How do you choose where to go? Is it driven by projects or do you just choose where you want to go visit?

It’s driven by what I’m feeling at the moment and what I want to feel like. For example, I had been living in Bali and it was beautiful, calm, and relaxed. Now I’m ready for a city. I’m ready to bring back that energy. Sometimes my actual building process works better in certain cycles. Bali is a great place for ideation because when I’m in Southeast Asia in general, there’s this convenience culture that allows me to feel like whatever I want to do is possible. Then when I take that energy and those ideas and bring them into North or South America, all of a sudden I’m in this fast-paced environment and I start executing at a faster pace. I’m very into self data and tracking myself to understand how I work, how I sleep, how food affects me. It’s this idea of running the design process on myself to understand how spaces and places affect my productivity. Everything actually started to correlate, and I’ve been able to make more educated decisions by carrying out the design process on my own life.

You seem to be a natural mentor. How can encourage more designers to become mentors?

Motivating designers to teach and share is about helping them realize that they have so much value to give. What I encourage people to do is remember when they were dreaming about being where they are now. We need to show people that they are successful where they are literally right now, even when they still have goals and ambitions. Once you realize that, there’s a natural desire to bring people along with you. The reason people don’t become mentors in my opinion is that they don’t think they have anything to give. Once they realize they do, the conversation changes. A good mentor doesn’t even really teach much. They just help people see their own greatness.

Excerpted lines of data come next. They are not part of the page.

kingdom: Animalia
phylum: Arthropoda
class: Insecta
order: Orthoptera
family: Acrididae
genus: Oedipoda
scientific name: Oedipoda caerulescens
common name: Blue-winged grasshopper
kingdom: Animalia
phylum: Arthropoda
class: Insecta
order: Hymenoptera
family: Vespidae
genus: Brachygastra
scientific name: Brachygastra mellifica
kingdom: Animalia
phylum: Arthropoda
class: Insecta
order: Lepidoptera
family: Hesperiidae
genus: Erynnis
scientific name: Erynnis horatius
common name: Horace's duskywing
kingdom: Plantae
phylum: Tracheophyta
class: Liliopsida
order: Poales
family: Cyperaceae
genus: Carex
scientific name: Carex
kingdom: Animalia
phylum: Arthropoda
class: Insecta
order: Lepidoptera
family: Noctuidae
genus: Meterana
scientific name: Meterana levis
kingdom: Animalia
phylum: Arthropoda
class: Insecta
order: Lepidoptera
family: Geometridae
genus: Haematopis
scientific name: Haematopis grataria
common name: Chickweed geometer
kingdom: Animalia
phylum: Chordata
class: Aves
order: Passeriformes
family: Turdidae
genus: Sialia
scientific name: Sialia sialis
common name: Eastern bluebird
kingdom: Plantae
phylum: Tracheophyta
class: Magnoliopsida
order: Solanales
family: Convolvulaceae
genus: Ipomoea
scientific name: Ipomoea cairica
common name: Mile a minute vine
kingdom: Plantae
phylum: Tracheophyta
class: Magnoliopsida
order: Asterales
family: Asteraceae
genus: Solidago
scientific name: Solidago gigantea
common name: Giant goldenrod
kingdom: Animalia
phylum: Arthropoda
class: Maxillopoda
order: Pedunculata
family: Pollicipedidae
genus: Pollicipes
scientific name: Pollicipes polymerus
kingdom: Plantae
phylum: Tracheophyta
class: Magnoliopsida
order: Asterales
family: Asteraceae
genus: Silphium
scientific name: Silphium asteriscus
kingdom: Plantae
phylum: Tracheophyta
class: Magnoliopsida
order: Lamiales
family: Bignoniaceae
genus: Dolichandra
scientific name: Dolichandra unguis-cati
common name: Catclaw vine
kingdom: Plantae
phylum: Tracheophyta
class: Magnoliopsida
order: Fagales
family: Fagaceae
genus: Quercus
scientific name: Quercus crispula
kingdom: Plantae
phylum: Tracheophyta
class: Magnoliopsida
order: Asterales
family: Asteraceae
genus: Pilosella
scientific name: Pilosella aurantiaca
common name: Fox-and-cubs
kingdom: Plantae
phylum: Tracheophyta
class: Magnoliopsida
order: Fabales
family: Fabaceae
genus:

How do we collectively uplift and support underrepresented designers?

There are practices like blind hiring and visual representation that can bring in more diversity to companies, but to bring more underrepresented designers to the forefront, I think programs like Design Match are fantastic. We have designers from all over the world like Romania, Nigeria, Canada, the US, Singapore, Malaysia, and more. We do all the selling for them. We tell the client why each designer is the perfect fit, putting this level of trust in their decision. Getting this stamp from the company reduces any anxieties for anyone who hasn’t worked with people from other places in the world because we understand there is a cultural bias that exists for most people. One way we’re confronting this in design is by starting a nonprofit called the Diseño a Futuro. It’s a program we’re going to run in Europe that provides free design education and showcases what career opportunities are possible. Providing free design education is going to be a really big part of bringing more diversity into design.

What advice would you give to aspiring designers and entrepreneurs?

Things don’t have to be perfect. When I started off, I was so nervous because you look online and you see a lot of celebrity designers and people posting beautiful work. Then you’re in Figma struggling to make a button and it’s not looking as refined as someone else’s. I realized that at every stage of my career I was still able to help someone. Maybe I didn’t have the hard skills, but I had the soft skills to translate, understand, and listen, so I just put more time and effort. Even if you’re not the best in all the technology, there are still so many opportunities out there for you to succeed. It can feel overwhelming to try and create something that’s different, but don’t be afraid to make mistakes. All your experience, exactly where you are today, is enough to build something unique and beautiful.